## AVAILABLE DATA
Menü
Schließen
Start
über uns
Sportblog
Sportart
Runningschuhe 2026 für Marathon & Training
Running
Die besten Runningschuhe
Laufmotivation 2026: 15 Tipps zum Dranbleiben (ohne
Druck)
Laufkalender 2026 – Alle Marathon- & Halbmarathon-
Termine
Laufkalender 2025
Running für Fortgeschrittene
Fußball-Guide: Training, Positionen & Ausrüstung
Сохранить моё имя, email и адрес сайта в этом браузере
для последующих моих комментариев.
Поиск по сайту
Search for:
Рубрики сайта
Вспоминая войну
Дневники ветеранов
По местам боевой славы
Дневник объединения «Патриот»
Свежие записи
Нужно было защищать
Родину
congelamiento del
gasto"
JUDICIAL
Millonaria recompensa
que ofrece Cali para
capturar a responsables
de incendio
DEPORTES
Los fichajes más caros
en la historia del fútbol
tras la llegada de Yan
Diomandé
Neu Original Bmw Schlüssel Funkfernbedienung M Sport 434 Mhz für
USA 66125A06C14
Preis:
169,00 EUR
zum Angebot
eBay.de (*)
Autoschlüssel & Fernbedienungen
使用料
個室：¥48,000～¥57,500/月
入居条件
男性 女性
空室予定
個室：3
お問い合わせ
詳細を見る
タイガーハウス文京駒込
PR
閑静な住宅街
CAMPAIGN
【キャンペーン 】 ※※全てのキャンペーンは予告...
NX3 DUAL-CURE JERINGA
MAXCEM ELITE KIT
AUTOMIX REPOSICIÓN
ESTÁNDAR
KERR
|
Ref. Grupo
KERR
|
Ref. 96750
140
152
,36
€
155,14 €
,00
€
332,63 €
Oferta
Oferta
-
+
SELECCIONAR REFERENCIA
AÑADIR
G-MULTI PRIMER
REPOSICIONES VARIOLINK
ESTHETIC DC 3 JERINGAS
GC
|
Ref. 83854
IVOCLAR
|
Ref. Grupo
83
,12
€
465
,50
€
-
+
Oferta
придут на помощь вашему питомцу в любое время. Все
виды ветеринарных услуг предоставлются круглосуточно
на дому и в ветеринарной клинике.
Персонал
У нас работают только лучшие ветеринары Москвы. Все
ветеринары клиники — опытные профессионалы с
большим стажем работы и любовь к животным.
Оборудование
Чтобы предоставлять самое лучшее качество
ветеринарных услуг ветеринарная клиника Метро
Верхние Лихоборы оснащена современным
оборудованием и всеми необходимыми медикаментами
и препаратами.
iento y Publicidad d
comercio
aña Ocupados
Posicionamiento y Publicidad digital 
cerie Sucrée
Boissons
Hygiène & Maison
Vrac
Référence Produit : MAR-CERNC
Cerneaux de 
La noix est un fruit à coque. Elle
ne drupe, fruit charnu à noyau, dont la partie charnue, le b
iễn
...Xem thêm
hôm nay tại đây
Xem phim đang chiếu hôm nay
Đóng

## WHAT IS BEING ASKED
Starting with the first line of the records and going on through the line with "Чтобы предоставлять самое лучшее качество", reproduce those lines with "Oferta" swapped for "Descuento" and everything else left unchanged.

## EXPECTED ANSWER
Menü
Schließen
Start
über uns
Sportblog
Sportart
Runningschuhe 2026 für Marathon & Training
Running
Die besten Runningschuhe
Laufmotivation 2026: 15 Tipps zum Dranbleiben (ohne
Druck)
Laufkalender 2026 – Alle Marathon- & Halbmarathon-
Termine
Laufkalender 2025
Running für Fortgeschrittene
Fußball-Guide: Training, Positionen & Ausrüstung
Сохранить моё имя, email и адрес сайта в этом браузере
для последующих моих комментариев.
Поиск по сайту
Search for:
Рубрики сайта
Вспоминая войну
Дневники ветеранов
По местам боевой славы
Дневник объединения «Патриот»
Свежие записи
Нужно было защищать
Родину
congelamiento del
gasto"
JUDICIAL
Millonaria recompensa
que ofrece Cali para
capturar a responsables
de incendio
DEPORTES
Los fichajes más caros
en la historia del fútbol
tras la llegada de Yan
Diomandé
Neu Original Bmw Schlüssel Funkfernbedienung M Sport 434 Mhz für
USA 66125A06C14
Preis:
169,00 EUR
zum Angebot
eBay.de (*)
Autoschlüssel & Fernbedienungen
使用料
個室：¥48,000～¥57,500/月
入居条件
男性 女性
空室予定
個室：3
お問い合わせ
詳細を見る
タイガーハウス文京駒込
PR
閑静な住宅街
CAMPAIGN
【キャンペーン 】 ※※全てのキャンペーンは予告...
NX3 DUAL-CURE JERINGA
MAXCEM ELITE KIT
AUTOMIX REPOSICIÓN
ESTÁNDAR
KERR
|
Ref. Grupo
KERR
|
Ref. 96750
140
152
,36
€
155,14 €
,00
€
332,63 €
Descuento
Descuento
-
+
SELECCIONAR REFERENCIA
AÑADIR
G-MULTI PRIMER
REPOSICIONES VARIOLINK
ESTHETIC DC 3 JERINGAS
GC
|
Ref. 83854
IVOCLAR
|
Ref. Grupo
83
,12
€
465
,50
€
-
+
Descuento
придут на помощь вашему питомцу в любое время. Все
виды ветеринарных услуг предоставлются круглосуточно
на дому и в ветеринарной клинике.
Персонал
У нас работают только лучшие ветеринары Москвы. Все
ветеринары клиники — опытные профессионалы с
большим стажем работы и любовь к животным.
Оборудование
Чтобы предоставлять самое лучшее качество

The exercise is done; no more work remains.